# [Instructions to follow]
Each entry below should appear again exactly as written, without pictures.
☆ ☆ ☆
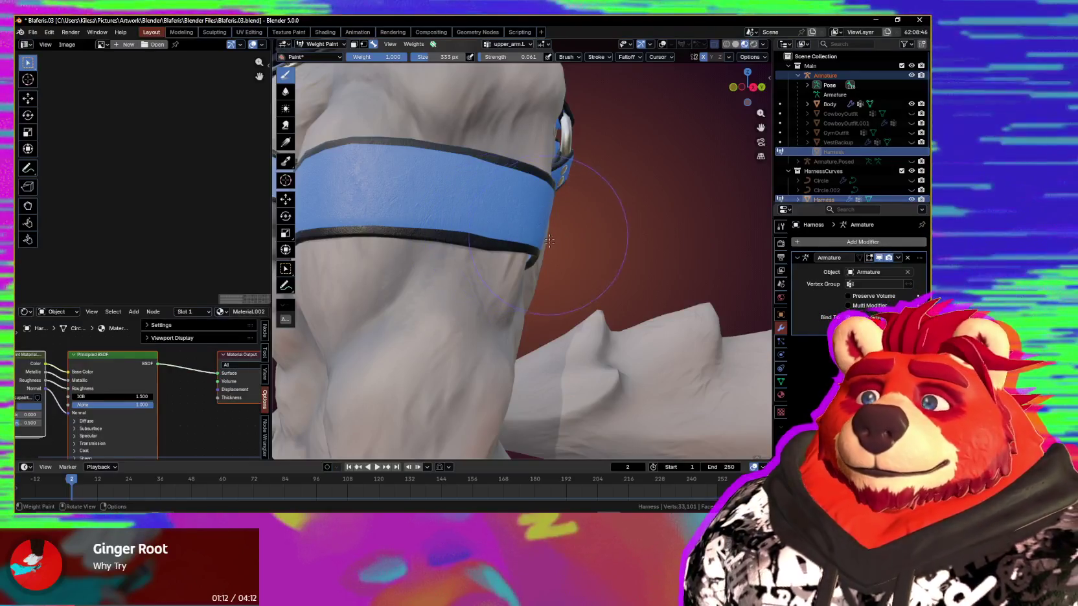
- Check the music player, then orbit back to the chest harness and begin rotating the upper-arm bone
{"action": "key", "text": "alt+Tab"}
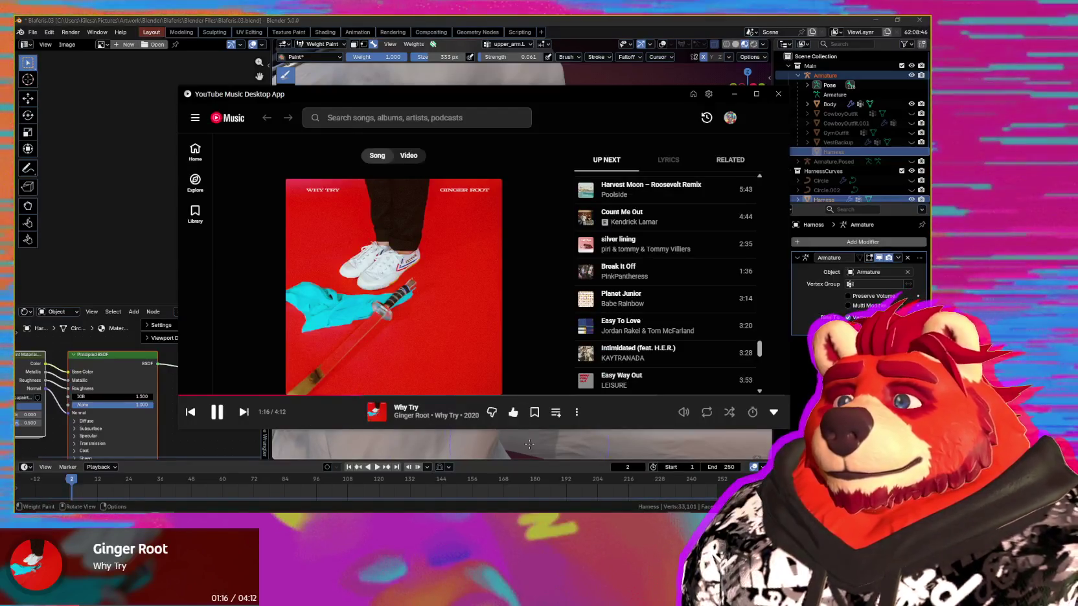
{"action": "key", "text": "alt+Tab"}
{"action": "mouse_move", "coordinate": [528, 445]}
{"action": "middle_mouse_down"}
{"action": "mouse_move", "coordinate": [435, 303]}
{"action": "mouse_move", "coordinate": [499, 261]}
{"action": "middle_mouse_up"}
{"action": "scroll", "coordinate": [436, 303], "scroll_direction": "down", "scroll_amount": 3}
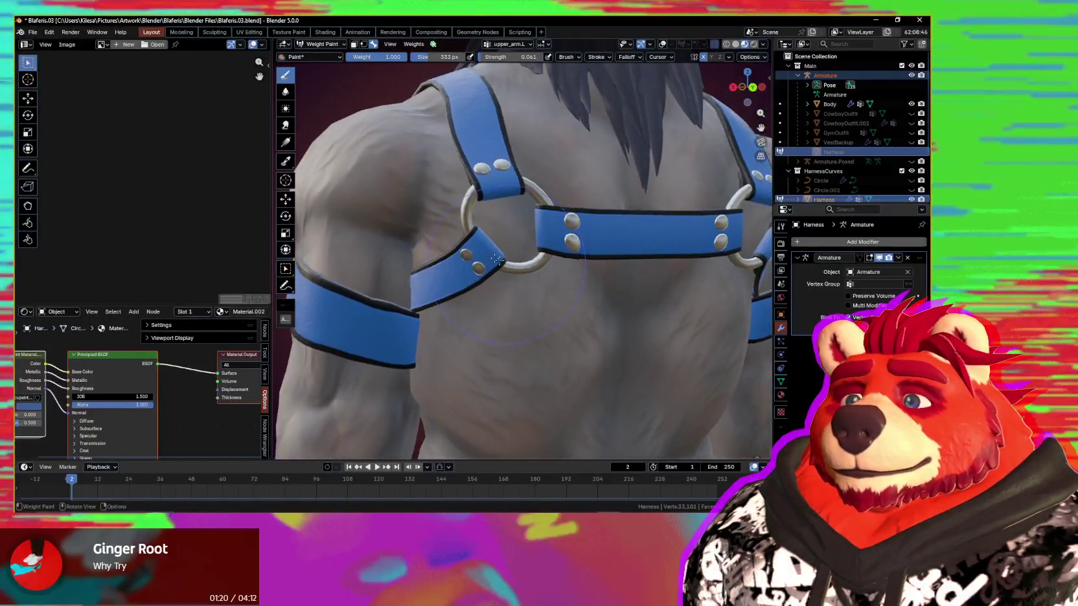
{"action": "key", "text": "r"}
☆ ☆ ☆
# [Output for this task]
- Check the music player, then orbit back to the chest harness and begin rotating the upper-arm bone
{"action": "key", "text": "alt+Tab"}
{"action": "key", "text": "alt+Tab"}
{"action": "mouse_move", "coordinate": [528, 445]}
{"action": "middle_mouse_down"}
{"action": "mouse_move", "coordinate": [435, 303]}
{"action": "mouse_move", "coordinate": [499, 261]}
{"action": "middle_mouse_up"}
{"action": "scroll", "coordinate": [436, 303], "scroll_direction": "down", "scroll_amount": 3}
{"action": "key", "text": "r"}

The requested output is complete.